What Are the Types of Bar Graphs?
Bar graphs may be classified into two different types. This section will know what these classifications are and their importance.
Horizontal Bar Graph
This type of bar graph presents data horizontally. The categories are on the y-axis, and the data are placed on the x-axis. The bars are then drawn from the y axis (vertical), going from left to right, with the length corresponding to a certain value on the x-axis.
Horizontal bar graphs are used to graph nominal data. Some examples of nominal data include gender, race, group of people, or country.
Vertical Bar Graph
This type of bar graph presents data vertically. This is the most common type of bar graph. The bars are vertically drawn from the x-axis (horizontal). This is the best type of bar graph to use when you are graphing ordinal variables or data that need to follow an order.
Grouped Bar Graph
Also known as the clustered bar chart, this type of bar graph clusters multiple data sets. The bars each represent data sets under one category. Each category is assigned a color to distinguish one data set easily from another.
Stacked Bar Graph
This type of bar graph is also known as the composite bar chart. It divides a bar or column into different parts. Each part of the bar is represented by different colors that correspond to other categories. For example, in this bar graph, which is also known as a stacked waterfall chart, the part above zero represents the savings. In contrast, the part below zero represents the debt or expenses.
Segmented Bar Graph
This bar graph falls under the stacked bar chart and is known as a segmented bar graph. In this chart, the values of the segments add up to 100%. The bar graph example above shows how a monthly income of USD 4,000 is used.

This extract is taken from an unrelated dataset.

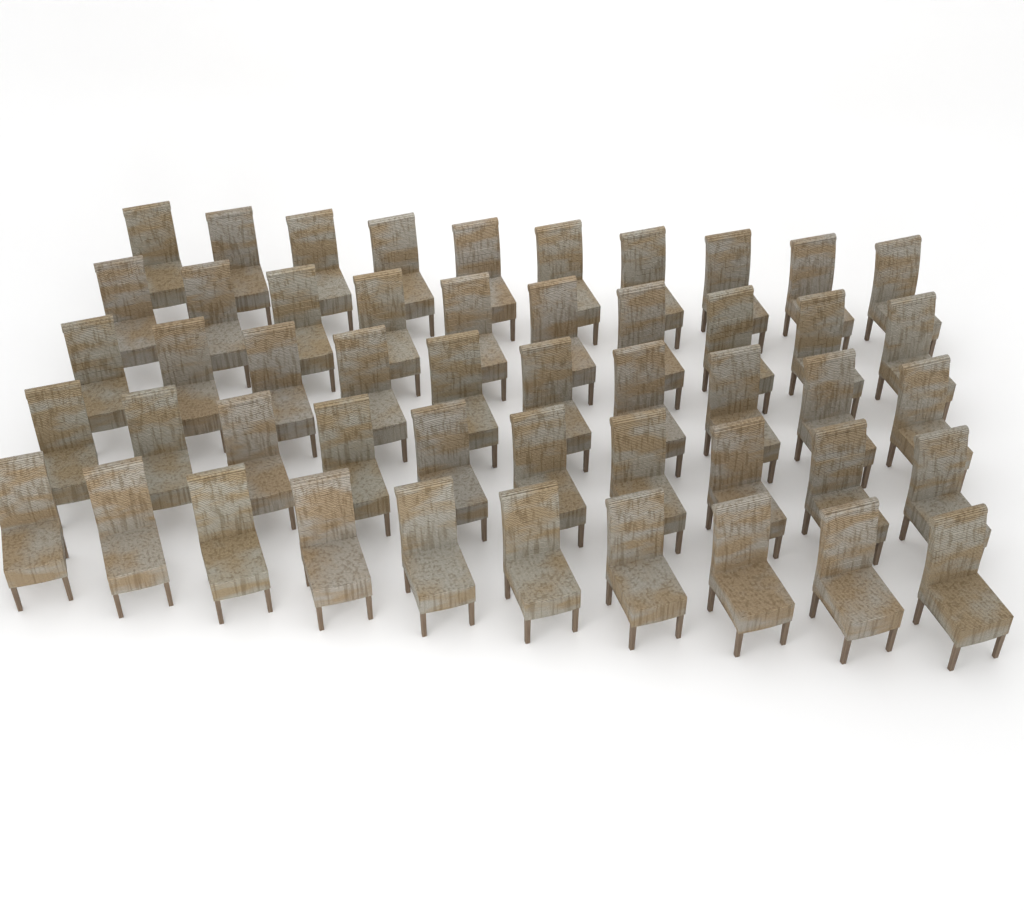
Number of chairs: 50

Each bar is divided into a segment for spending and another for savings.
Here Are the Steps to Making a Bar Graph.
Now that you know the types of bar graphs, allow us to teach you how to make one. Yes, there are indeed many bar graph makers online that can do all the work for you, but learning how to build one yourself will help you understand more about your data, thus, letting you present and explain your graph easily. So before using online bar graph makers, we suggest that you try making your own graph first.
1. Collect Your Data.
Before starting your graph, ensure you have collected all the necessary data. For example, suppose you are to present your company’s financial statement for the past 5 years. In that case, you have to gather all financial reports within the period. Lack of data may result in an incomprehensible and misleading graph.
2. Draw the X and Y axes.
Using graphing paper, draw your x (horizontal) and y (vertical) axes. The result should look like a big letter “L.”
3. Place All Labels and Plot the Variables.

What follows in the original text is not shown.